Covariance Cov(X,Y)=E[(X−μ_X)(Y−μ_Y)] measures linear association; equals 0 if independent but nonzero doesn't imply dependence. Correlation ρ=Cov(X,Y)/(σ_X σ_Y) ∈ [−1,1] is scale-invariant. Zero correlation means no linear association.
From expected value theory, you know E[X] = ∫ x f(x) dx and you've computed expectations of functions of a single random variable. From joint distributions, you know how to describe the behavior of two random variables together through their joint density or PMF, and how to recover marginal distributions. Covariance combines these ideas: it is the expected value of the product (X − μ_X)(Y − μ_Y), which measures whether X and Y tend to deviate from their means in the same direction at the same time.
The intuition is concrete. If X tends to be above its mean when Y is above its mean — and below when Y is below — then the product (X − μ_X)(Y − μ_Y) is typically positive, and Cov(X, Y) > 0. This is positive covariance: height and weight, for instance. If X tends to be high when Y is low (like temperature and heating bills), the product is typically negative, giving Cov(X, Y) < 0. If X and Y have no systematic linear relationship, the positive and negative products cancel out and Cov(X, Y) ≈ 0. The computational shortcut Cov(X, Y) = E[XY] − E[X]E[Y] follows directly from expanding the definition and using linearity of expectation.
The flaw with raw covariance as a measure of association is that it depends on scale. If you measure X in centimeters instead of meters, covariance multiplies by 100. This makes comparing covariances across different pairs of variables meaningless. Correlation ρ = Cov(X, Y) / (σ_X σ_Y) fixes this by normalizing: dividing by the product of standard deviations removes all units and scale.
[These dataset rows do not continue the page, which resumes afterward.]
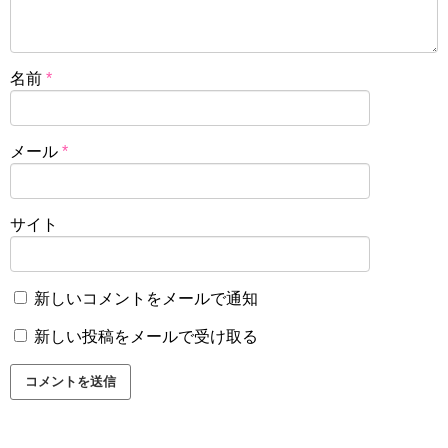
名前
*
メール
*
サイト
新しいコメントをメールで通知
新しい投稿をメールで受け取る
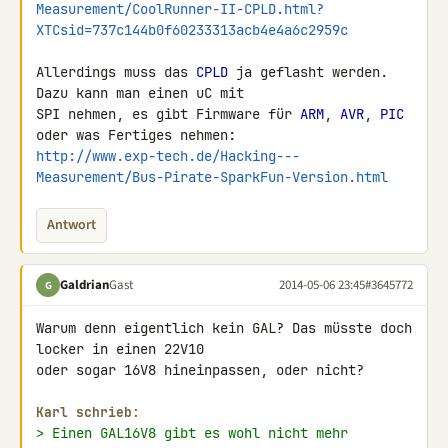
Measurement/CoolRunner-II-CPLD.html?
XTCsid=737c144b0f60233313acb4e4a6c2959c
Allerdings muss das 
CPLD
 ja geflasht werden. 
Dazu kann man einen uC mit 

SPI nehmen, es gibt Firmware für 
ARM
, 
AVR
, 
PIC
http://www.exp-tech.de/Hacking---
Measurement/Bus-Pirate-SparkFun-Version.html
Antwort
Galdrian
Gast
2014-05-06 23:45
#3645772
G
Warum denn eigentlich kein GAL? Das müsste doch 
locker in einen 22V10 

oder sogar 16V8 hineinpassen, oder nicht?

Karl schrieb:
> Einen GAL16V8 gibt es wohl nicht mehr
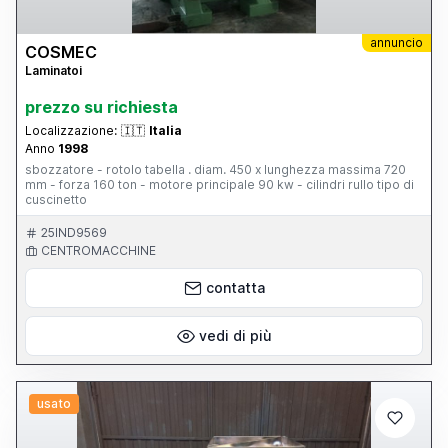
annuncio
COSMEC
Laminatoi
prezzo su richiesta
Localizzazione:
🇮🇹
Italia
Anno
1998
sbozzatore - rotolo tabella . diam. 450 x lunghezza massima 720
mm - forza 160 ton - motore principale 90 kw - cilindri rullo tipo di
cuscinetto
25IND9569
CENTROMACCHINE
contatta
vedi di più
usato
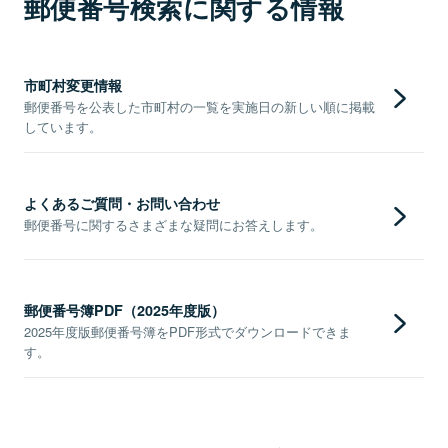
郵便番号検索に関する情報
市町村変更情報
郵便番号を公表した市町村の一覧を実施日の新しい順に掲載
しています。
よくあるご質問・お問い合わせ
郵便番号に関するさまざまな疑問にお答えします。
郵便番号簿PDF（2025年度版）
2025年度版郵便番号簿をPDF形式でダウンロードできま
す。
The result always lies in [−1, 1], a consequence of the Cauchy-Schwarz inequality applied to the inner product E[XY] on the space of square-integrable random variables. The extreme values ρ = ±1 occur precisely when Y = aX + b almost surely for some constants a and b — a perfect linear relationship.
The most important conceptual trap is the independence–correlation relationship. If X and Y are independent, then E[XY] = E[X]E[Y] (from the joint distribution factoring), so Cov(X, Y) = 0 and ρ = 0. But the converse fails: zero correlation does not imply independence. The classic example is X ~ Uniform(−1, 1) and Y = X². Then E[XY] = E[X³] = 0 (by symmetry of X³ around zero), and E[X]E[Y] = 0, so Cov(X, Y) = 0. Yet X and Y are completely dependent — knowing X determines Y exactly. The correlation captures only linear dependence; the full dependency structure requires the joint distribution.
Covariance and correlation are foundational to everything that builds on joint distributions. In linear regression, the slope of Y on X is β = Cov(X, Y)/Var(X), and R² equals ρ² — so the correlation coefficient literally measures the fraction of variance in Y explained by a linear function of X. In the bivariate normal distribution, which you'll see next, ρ is the single parameter characterizing the dependency between the two jointly normal components. More broadly, the covariance matrix Σ with entries Σᵢⱼ = Cov(Xᵢ, Xⱼ) is the fundamental object describing the geometry of multivariate distributions, and every technique in multivariate statistics — PCA, factor analysis, the multivariate normal — is built on manipulating it.